Praxistipp: Nach § 543 Abs. 3 S. 1 BGB muss man vor einer außerordentlichen fristlosen Kündigung regelmäßig eine angemessene Frist zur Mängelbeseitigung einräumen oder eine Abmahnung erklären. Auch hier muss man unbedingt darauf achten, dass sich Abmahnung und Fristsetzung ggf. später nachweisen lassen.
(3.) Recht zur Untervermietung
Nach § 553 Abs. 1 S. 1 BGB kann der Mieter von dem Vermieter die Erlaubnis zur Untervermietung verlangen, wenn nach Abschluss des Mietvertrages ein berechtigtes Interesse entsteht, einen Teil des Wohnraums einem Dritten zum Gebrauch (also zur Untermiete) zu überlassen. Vorteil des Rechts zur Untervermietung ist, dass relativ geringe Anforderungen an das berechtigte Interesse und den Nachweis der Geeignetheit des Untermieters gestellt werden. Für ein berechtigtes Interesse ausreichend ist bereits jedes nachvollziehbare finanzielle Interesse (s. hierzu auch BGH, Urteil vom 11.06.2014 – VIII ZR 349/13). Zu den nachzuweisenden Personalien des Untermieters hat das Landgericht Berlin zuletzt entschieden, dass bereits die Vorlage eines Ausweisdokumentes ausreichen soll (LG Berlin, Beschluss vom 10.01.2018 – 65 S 202/17).

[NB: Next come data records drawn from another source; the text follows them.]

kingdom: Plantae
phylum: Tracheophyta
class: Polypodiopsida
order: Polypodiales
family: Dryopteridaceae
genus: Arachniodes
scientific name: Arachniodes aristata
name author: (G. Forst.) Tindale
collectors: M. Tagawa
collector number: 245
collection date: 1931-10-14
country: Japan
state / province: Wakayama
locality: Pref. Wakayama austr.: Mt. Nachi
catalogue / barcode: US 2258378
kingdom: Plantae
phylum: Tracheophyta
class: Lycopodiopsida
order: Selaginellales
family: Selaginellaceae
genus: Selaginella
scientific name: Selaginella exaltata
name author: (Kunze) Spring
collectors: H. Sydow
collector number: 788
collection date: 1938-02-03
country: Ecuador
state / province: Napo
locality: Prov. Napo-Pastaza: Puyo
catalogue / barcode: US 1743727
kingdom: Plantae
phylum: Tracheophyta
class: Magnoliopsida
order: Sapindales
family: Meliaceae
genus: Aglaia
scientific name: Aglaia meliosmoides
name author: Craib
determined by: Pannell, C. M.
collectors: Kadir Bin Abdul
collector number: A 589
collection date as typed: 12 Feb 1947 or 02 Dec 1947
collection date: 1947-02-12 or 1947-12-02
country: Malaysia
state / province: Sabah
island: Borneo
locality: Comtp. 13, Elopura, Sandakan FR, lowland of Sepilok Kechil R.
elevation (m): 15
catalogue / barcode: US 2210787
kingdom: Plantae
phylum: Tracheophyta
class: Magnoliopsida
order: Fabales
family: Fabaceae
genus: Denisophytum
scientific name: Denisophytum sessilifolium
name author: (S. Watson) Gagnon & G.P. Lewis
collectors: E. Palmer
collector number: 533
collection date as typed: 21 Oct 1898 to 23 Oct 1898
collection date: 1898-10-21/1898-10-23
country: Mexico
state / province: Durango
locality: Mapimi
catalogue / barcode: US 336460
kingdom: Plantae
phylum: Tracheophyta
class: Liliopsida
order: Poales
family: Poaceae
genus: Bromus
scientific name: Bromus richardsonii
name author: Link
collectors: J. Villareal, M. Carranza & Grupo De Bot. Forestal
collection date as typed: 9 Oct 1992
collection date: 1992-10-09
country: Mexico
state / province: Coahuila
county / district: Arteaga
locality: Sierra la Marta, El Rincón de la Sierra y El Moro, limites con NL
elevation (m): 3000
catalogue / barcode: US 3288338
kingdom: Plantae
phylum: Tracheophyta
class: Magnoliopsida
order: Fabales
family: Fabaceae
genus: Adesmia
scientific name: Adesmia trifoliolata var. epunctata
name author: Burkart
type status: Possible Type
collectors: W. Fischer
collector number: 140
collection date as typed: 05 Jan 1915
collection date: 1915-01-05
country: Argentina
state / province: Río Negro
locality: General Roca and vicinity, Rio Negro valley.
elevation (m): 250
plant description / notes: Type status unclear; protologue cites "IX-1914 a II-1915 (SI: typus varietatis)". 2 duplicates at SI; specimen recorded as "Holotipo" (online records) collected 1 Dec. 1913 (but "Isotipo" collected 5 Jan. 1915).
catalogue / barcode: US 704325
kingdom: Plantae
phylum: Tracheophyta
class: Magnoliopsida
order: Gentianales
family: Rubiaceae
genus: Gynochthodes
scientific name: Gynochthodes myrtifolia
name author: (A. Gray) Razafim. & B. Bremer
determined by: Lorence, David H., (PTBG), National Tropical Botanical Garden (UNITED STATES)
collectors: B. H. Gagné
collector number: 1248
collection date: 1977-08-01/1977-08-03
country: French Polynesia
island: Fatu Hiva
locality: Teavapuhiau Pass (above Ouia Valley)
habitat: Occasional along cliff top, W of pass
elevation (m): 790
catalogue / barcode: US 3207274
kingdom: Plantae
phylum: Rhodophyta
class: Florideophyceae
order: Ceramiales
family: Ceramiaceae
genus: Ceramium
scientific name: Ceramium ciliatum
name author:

Die Untervermietung hat aber für den Mieter erhebliche Nachteile. Zunächst verbleibt der Mieter im Hauptvertrag und haftet also weiter für Mieten und eventuelle Schäden. Er begibt sich gegenüber seinem Untermieter in die Rolle eines Vermieters, mit denselben Beschränkungen und Pflichten, die ein Vermieter nun einmal nach dem BGB hat. Darüber hinaus muss der Mieter wohl einen Teil des Besitzes an der Wohnung behalten. Letztlich besteht die Möglichkeit, dass der Mieter einen Untermietzuschlag gem. § 553 Abs. 2 BGB an den Vermieter zahlen muss.
Fazit
Ist in einem Wohnraummietvertrag ein befristeter beidseitiger Ausschluss des Rechts zur Kündigung vorgesehen, ist dieser häufig wirksam. Dann ist es nicht einfach, sich von dem Mietverhältnis zu lösen. Möchte man trotzdem das Mietverhältnis beenden, sollte man sich rechtlich beraten und begleiten lassen. Die notwendigen Schritte und Möglichkeiten zur Beendigung des Vertrages erschließen sich nicht auf den ersten Blick.